Work instructions
• 1. Decide whether each statement agrees with the NCCM documentation below, answering yes or no and quoting the words of the text that settle it: (a) the crop maps cover the years 2017 through 2019; (b) the default value of the years parameter is 2017; (c) is_image is set to True.
• 2. Carry on the NCCM documentation below, picking up right after its final sentence.

--- START Text ---

NCCM#

class torchgeo.datasets.NCCM(paths='data', crs=None, res=None, years=[2019], transforms=None, cache=True, download=False, checksum=False, time_series=False)[source]#

Bases: RasterDataset

The Northeastern China Crop Map Dataset.

Link: https://www.nature.com/articles/s41597-021-00827-9

This dataset produced annual 10-m crop maps of the major crops (maize, soybean, and rice) in Northeast China from 2017 to 2019, using hierarchial mapping strategies, random forest classifiers, interpolated and smoothed 10-day Sentinel-2 time series data and optimized features from spectral, temporal and textural characteristics of the land surface. The resultant maps have high overall accuracies (OA) based on ground truth data. The dataset contains information specific to three years: 2017, 2018, 2019.

The dataset contains 5 classes:

  1. paddy rice

  2. maize

  3. soybean

  4. others crops and lands

  5. nodata

Dataset format:

  • Three .TIF files containing the labels

  • JavaScript code to download images from the dataset.

If you use this dataset in your research, please cite the following paper:

Added in version 0.6.

filename_regex = 'CDL(?P<date>\\d{4})_clip'#

Regular expression used to extract date from filename.

The expression should use named groups. The expression may contain any number of groups. The following groups are specifically searched for by the base class:

  • date: used to calculate mint and maxt for index insertion

  • start: used to calculate mint for index insertion

  • stop: used to calculate maxt for index insertion

When separate_files is True, the following additional groups are searched for to find other files:

  • band: replaced with requested band name

filename_glob = 'CDL*.*'#

Glob expression used to search for files.

This expression should be specific enough that it will not pick up files from other datasets. It should not include a file extension, as the dataset may be in a different file format than what it was originally downloaded as.

date_format = '%Y'#

Date format string used to parse date from filename.

Not used if filename_regex does not contain a date group or start and stop groups.

is_image = False#

True if the dataset only contains model inputs (such as images). False if the dataset only contains ground truth model outputs (such as segmentation masks).

--- END Text ---
--- START Stored data ---

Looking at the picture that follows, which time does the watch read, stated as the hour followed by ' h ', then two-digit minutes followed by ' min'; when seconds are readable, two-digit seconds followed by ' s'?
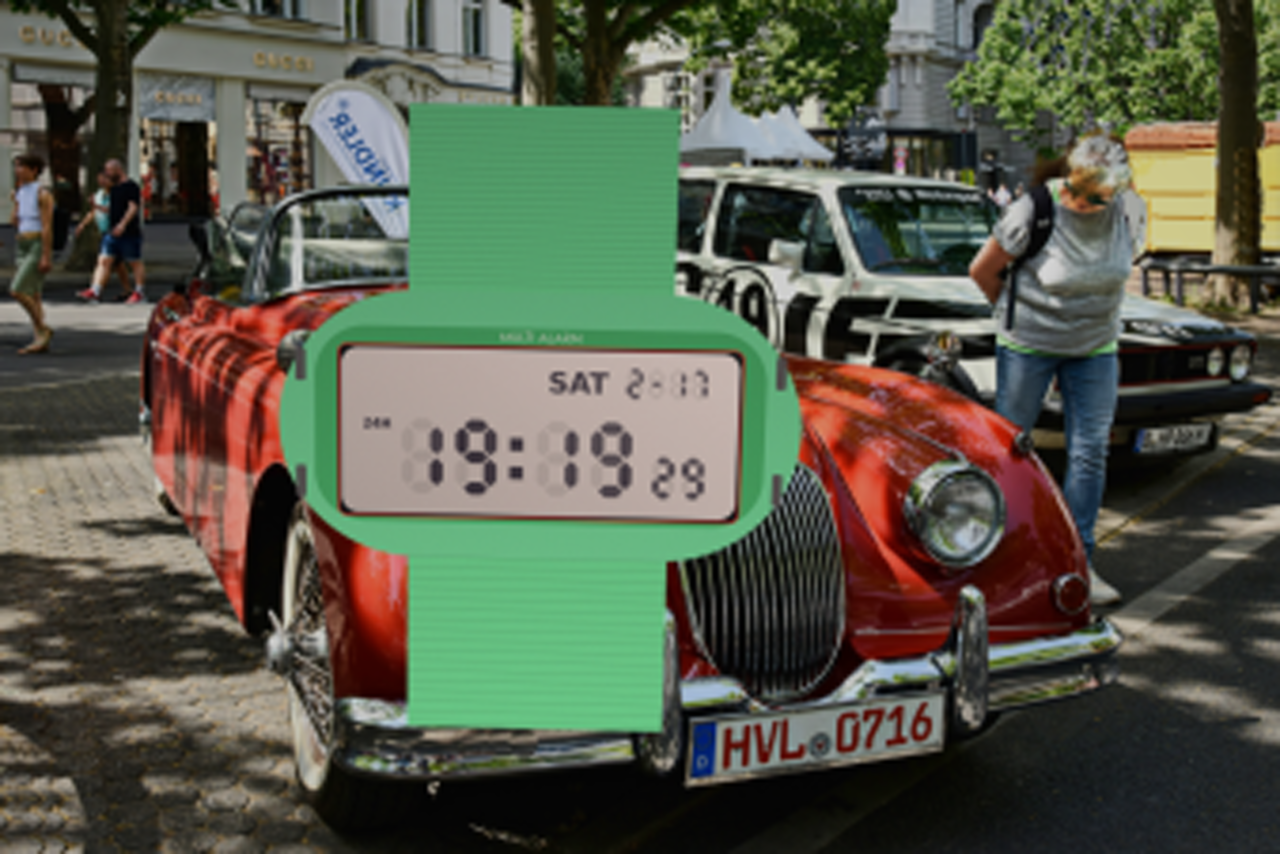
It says 19 h 19 min 29 s
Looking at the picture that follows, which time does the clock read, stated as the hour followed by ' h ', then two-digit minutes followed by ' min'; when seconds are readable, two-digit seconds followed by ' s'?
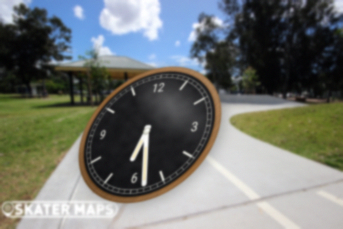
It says 6 h 28 min
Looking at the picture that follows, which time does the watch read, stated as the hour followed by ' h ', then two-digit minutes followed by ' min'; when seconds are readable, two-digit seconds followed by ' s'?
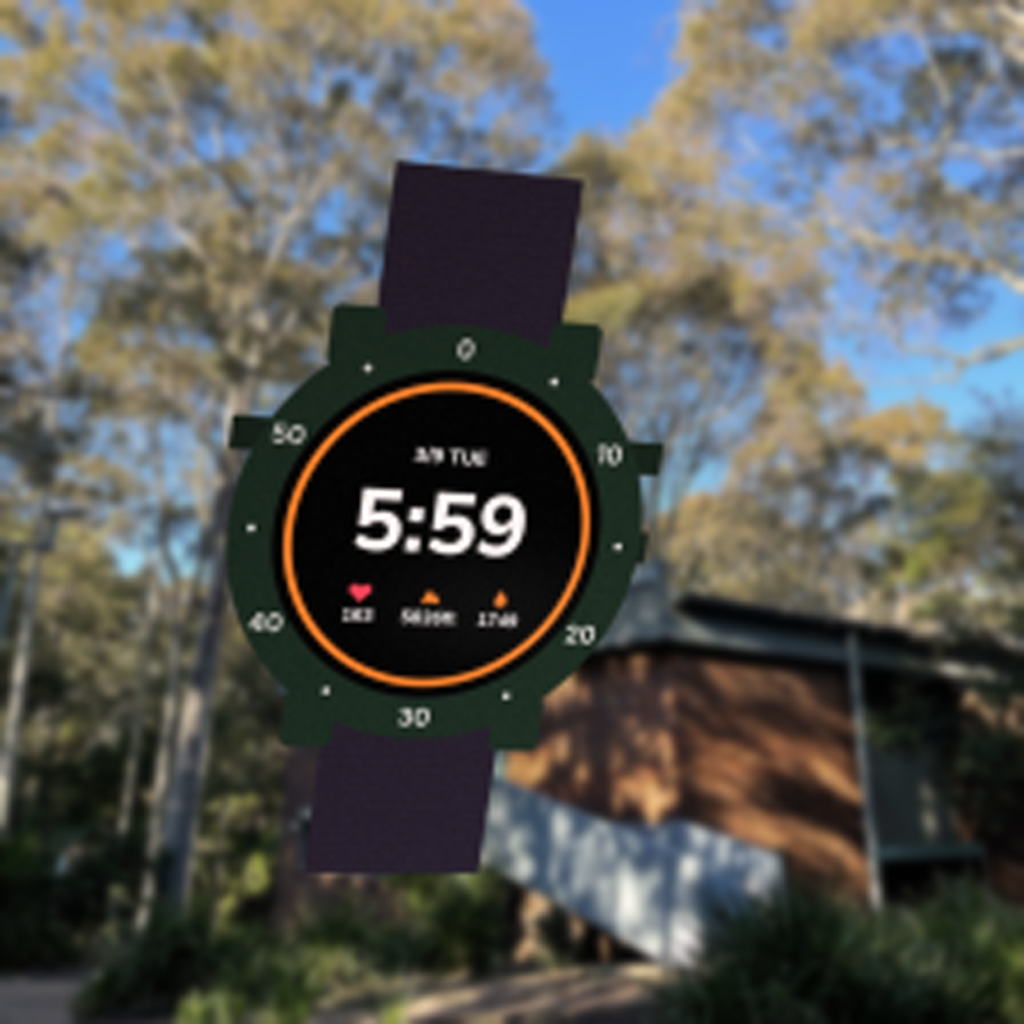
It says 5 h 59 min
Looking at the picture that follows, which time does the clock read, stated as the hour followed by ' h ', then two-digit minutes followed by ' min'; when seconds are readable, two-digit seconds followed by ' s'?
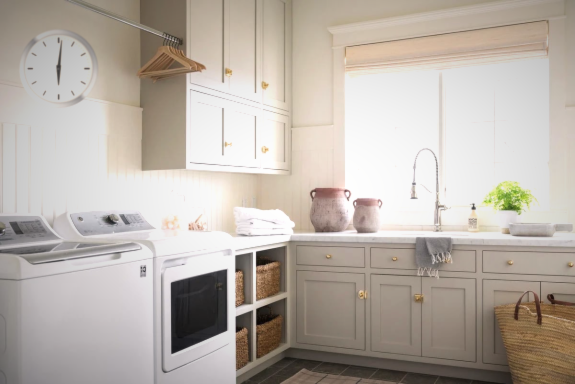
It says 6 h 01 min
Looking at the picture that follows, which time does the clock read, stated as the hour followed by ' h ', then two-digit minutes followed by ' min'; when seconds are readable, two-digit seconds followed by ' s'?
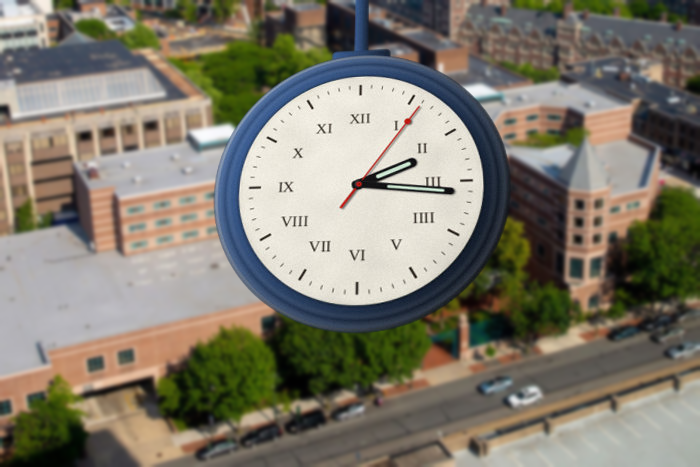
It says 2 h 16 min 06 s
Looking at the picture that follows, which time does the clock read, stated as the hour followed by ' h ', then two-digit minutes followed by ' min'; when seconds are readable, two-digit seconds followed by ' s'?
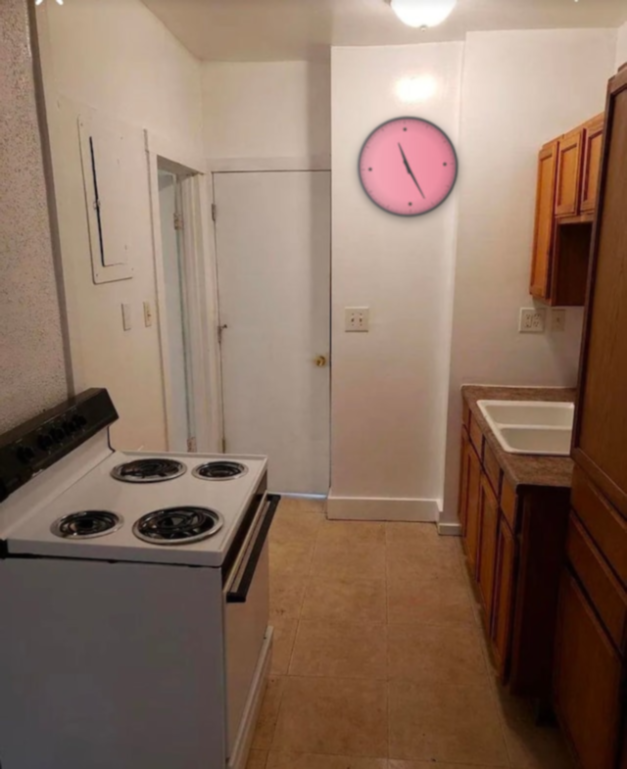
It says 11 h 26 min
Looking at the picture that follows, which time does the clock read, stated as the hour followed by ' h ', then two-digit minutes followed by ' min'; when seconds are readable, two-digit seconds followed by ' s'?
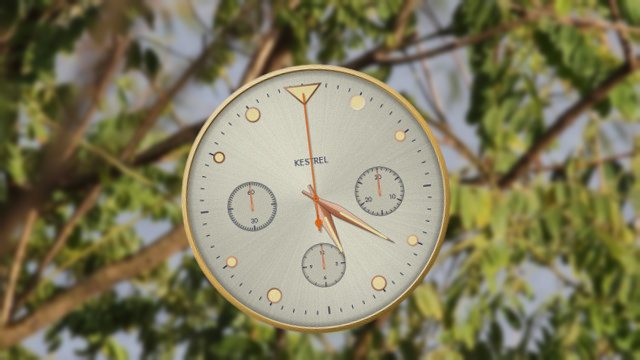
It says 5 h 21 min
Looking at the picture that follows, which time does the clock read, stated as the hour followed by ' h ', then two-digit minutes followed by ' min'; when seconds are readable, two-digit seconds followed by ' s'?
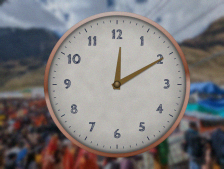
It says 12 h 10 min
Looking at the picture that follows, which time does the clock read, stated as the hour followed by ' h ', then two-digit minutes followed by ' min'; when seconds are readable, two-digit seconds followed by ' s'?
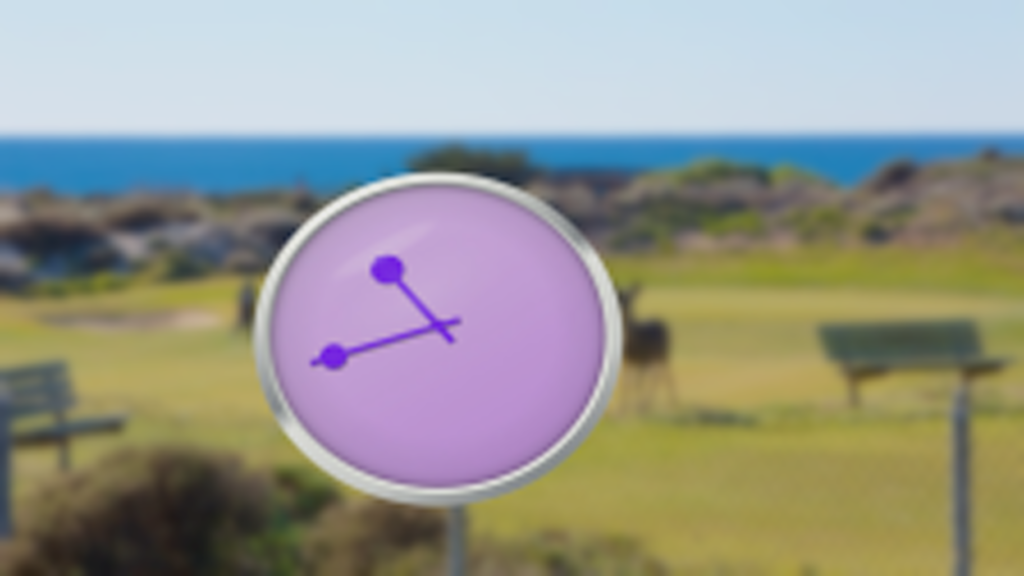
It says 10 h 42 min
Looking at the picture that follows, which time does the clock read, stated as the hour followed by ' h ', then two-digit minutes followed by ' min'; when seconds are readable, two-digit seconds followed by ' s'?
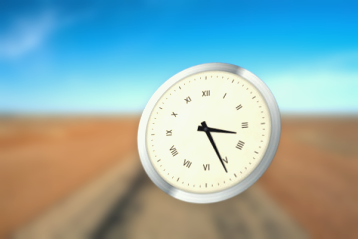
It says 3 h 26 min
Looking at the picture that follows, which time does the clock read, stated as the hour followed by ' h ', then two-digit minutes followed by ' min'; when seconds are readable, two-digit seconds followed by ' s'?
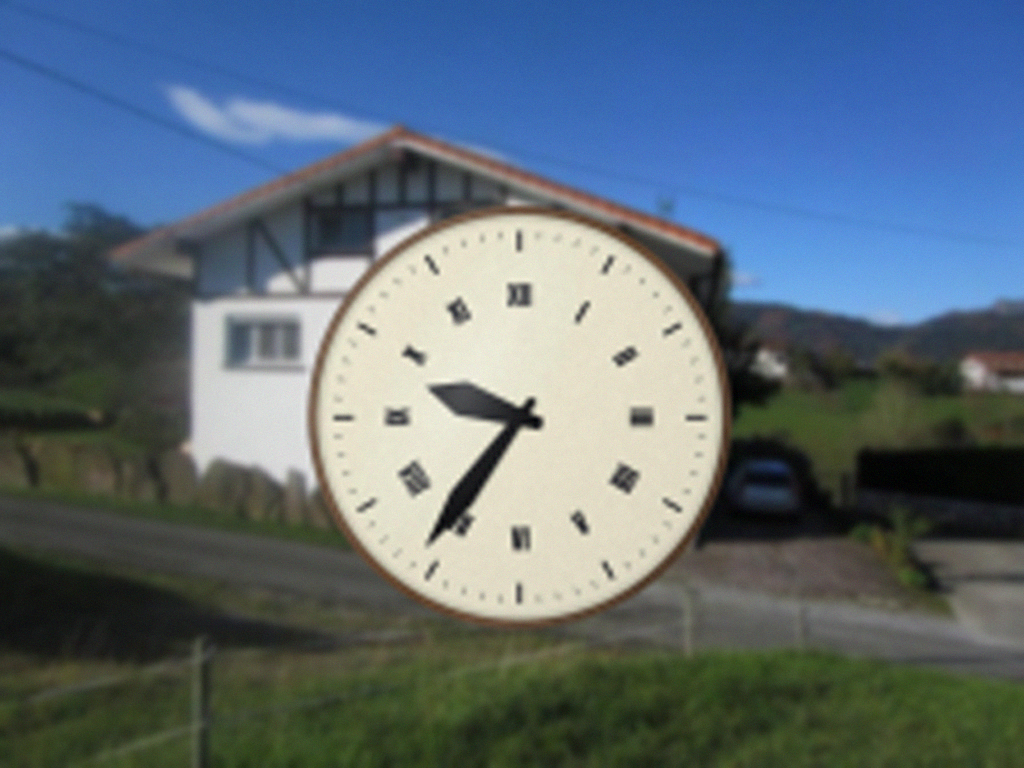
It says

--- END Stored data ---

Expected responses
• 1.
(a) Yes: "from 2017 to 2019"
(b) No: "years=[2019]"
(c) No: "is_image = False"

• 2.
The sample returned by the dataset/data loader will use the “image” key if is_image is True, otherwise it will use the “mask” key.

For datasets with both model inputs and outputs, the recommended approach is to use 2 RasterDataset instances and combine them using an IntersectionDataset.

cmap: ClassVar[dict[int, tuple[int, int, int, int]]] = {0: (0, 255, 0, 255), 1: (255, 0, 0, 255), 2: (255, 255, 0, 255), 3: (128, 128, 128, 255), 15: (255, 255, 255, 255)}#

Color map for the dataset, used for plotting

__init__(paths='data', crs=None, res=None, years=[2019], transforms=None, cache=True, download=False, checksum=False, time_series=False)[source]#

Initialize a new dataset.

Parameters:
  • paths (str | PathLike[str] | Iterable[str | PathLike[str]]) – one or more root directories to search or files to load

  • crs (CRS | None) – coordinate reference system (CRS) to warp to (defaults to the CRS of the first file found)

  • res (float | tuple[float, float] | None) – resolution of the dataset in units of CRS in (xres, yres) format. If a single float is provided, it is used for both the x and y resolution. (defaults to the resolution of the first file found)

  • years (list[int]) – list of years for which to use nccm layers

  • transforms (Callable[[dict[str, Any]], dict[str, Any]] | None) – a function/transform that takes an input sample and returns a transformed version

  • cache (bool) – if True, cache file handle to speed up repeated sampling

  • download (bool) – if True, download dataset and store it in the root directory

  • checksum (bool) – if True, check the MD5 after downloading files (may be slow)

  • time_series (bool) – if True, stack data along the time series dimension [T, C, H, W]. If False, merge data into a [C, H, W] mosaic.

Raises:

DatasetNotFoundError – If dataset is not found and download is False.

Added in version 0.9: The time_series parameter.

__getitem__(index)[source]#

Retrieve input, target, and/or metadata indexed by spatiotemporal slice.

Parameters:

index (slice | tuple[slice] | tuple[slice, slice] | tuple[slice, slice, slice]) – [xmin:xmax:xres, ymin:ymax:yres, tmin:tmax:tres] coordinates to index.

Returns:

Sample of input, target, and/or metadata at that index.

Raises:

IndexError – If index is not found in the dataset.

Return type:

dict[str, Any]

plot(sample, show_titles=True, suptitle=None)[source]#

Plot a sample from the dataset.

Parameters:
  • sample (dict[str, Any]) – a sample returned by __getitem__()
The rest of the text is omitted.